The Biden administration is making a critical error by bending so deeply to the angrier wing of the Democratic Party, which is likely to be relieved of its congressional majority in the coming elections. Biden is cutting himself off from the main stream and will end up with very little to show for it. If Biden had any sense at all, he would be building a consensus agenda right now with the Republicans who will very likely control Congress next January.

 

Democrats can see what is coming, hence their slide into an even deeper than usual hysteria. They are making things worse for themselves than they had to be, demonstrating to Americans that they are not the grown-up and responsible alternative to Trumpism but only its mirror image. It is likely to occur to Americans who are not committed party cultists that the Supreme Court is neither “compromised” nor simply “gone,” as the Salon headline insists, that Senator Sinema is not a “traitor” for staking out a more moderate position than that of Senator Sanders or Vice President Harris, that ordinary political disagreement is not treason, etc.

 

Republicans have already gone pretty far down that road, and it ended in disaster: the fiasco of January 6 and handing the keys to the city over to the triumvirate of President Biden, Senate majority leader Chuck Schumer, and Speaker of the House Nancy Pelosi while Donald Trump goes down to Palm Beach to sulk about his lost Twitter account.
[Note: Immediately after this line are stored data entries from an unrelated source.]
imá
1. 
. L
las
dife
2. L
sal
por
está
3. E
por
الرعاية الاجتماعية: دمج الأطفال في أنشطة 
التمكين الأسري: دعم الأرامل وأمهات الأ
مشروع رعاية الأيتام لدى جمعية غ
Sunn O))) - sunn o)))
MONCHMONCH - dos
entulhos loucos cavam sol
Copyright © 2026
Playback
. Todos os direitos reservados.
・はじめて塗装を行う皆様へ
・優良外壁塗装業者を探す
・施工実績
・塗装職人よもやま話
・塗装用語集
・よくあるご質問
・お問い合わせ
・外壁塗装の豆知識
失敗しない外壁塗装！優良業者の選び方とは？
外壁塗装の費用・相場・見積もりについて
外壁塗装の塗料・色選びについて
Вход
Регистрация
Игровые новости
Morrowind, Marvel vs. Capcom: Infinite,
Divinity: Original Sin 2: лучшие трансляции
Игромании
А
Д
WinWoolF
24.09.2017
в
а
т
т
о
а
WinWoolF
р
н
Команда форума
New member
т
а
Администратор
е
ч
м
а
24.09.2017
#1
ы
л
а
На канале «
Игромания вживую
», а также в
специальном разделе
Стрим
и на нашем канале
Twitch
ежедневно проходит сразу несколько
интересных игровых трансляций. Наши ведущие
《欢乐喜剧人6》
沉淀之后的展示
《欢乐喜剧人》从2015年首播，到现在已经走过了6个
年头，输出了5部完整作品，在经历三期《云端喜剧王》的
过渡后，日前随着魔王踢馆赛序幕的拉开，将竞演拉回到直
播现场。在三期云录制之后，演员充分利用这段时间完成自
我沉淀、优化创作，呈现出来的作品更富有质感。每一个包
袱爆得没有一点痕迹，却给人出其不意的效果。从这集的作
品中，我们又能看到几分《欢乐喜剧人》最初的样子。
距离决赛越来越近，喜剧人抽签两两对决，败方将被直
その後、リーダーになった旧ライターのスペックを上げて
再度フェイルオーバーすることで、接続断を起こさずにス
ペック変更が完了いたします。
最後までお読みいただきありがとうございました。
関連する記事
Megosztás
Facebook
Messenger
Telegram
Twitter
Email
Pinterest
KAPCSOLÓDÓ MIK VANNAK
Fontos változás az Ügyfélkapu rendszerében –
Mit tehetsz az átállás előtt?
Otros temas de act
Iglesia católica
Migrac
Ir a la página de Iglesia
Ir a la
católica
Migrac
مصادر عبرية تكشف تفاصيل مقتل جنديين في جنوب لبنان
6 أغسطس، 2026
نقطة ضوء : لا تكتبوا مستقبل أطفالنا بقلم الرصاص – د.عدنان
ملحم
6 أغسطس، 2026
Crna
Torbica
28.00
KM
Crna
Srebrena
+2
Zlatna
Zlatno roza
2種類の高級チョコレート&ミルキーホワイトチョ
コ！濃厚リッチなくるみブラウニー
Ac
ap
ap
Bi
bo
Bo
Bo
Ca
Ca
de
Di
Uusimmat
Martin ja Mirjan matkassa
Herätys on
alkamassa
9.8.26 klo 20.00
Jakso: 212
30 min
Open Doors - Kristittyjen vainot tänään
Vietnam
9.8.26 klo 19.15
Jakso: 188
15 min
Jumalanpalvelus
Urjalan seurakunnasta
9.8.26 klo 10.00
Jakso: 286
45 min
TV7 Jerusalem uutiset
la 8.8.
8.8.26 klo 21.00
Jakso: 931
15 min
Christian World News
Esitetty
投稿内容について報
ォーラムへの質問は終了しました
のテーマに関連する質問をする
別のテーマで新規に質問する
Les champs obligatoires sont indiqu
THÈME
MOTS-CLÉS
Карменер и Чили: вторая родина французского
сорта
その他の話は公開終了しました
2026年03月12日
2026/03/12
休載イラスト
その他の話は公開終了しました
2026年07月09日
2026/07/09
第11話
You can shout “Elections are binary!” until you are red, white, and blue in the face, but all that means in practice is that the best the “Party of Lincoln” can say for itself today is that it isn’t quite as bad as the other party — and damn the voters who disagreed in 2018 and 2020.

 

Somewhere, somehow, at some time, there must be room for a party or a leader who is willing to say that the world is not ending, but that the country faces some very serious problems that require some very serious responses and responsible long-term management, and that any plausible program for mitigating the public debt or developing a coherent geopolitical strategy will have to be, to at least some extent, bipartisan, a matter of compromise and broad consensus. Without that, any substantive program is doomed to instability and sure to be short-lived.

 

The United States has not gone over the cliff and is not on the edge of the cliff, but it is proceeding in a dangerously cliffward direction and needs to be stopped and turned around. That will be a difficult task, based on the numbers: There are 332 million Americans, and there is no practical way for 48 million Democrats or 36 million Republicans to govern them effectively on a party-line basis. American politics needs a better sort of man and woman than American politics lately has been able to produce. Forty responsible adults would serve this nation better than 536 aspiring god-kings and utopian fantasists.

 

Keep that in mind — because all this hysteria will, if left to fester long enough, turn into a self-fulfilling prophecy.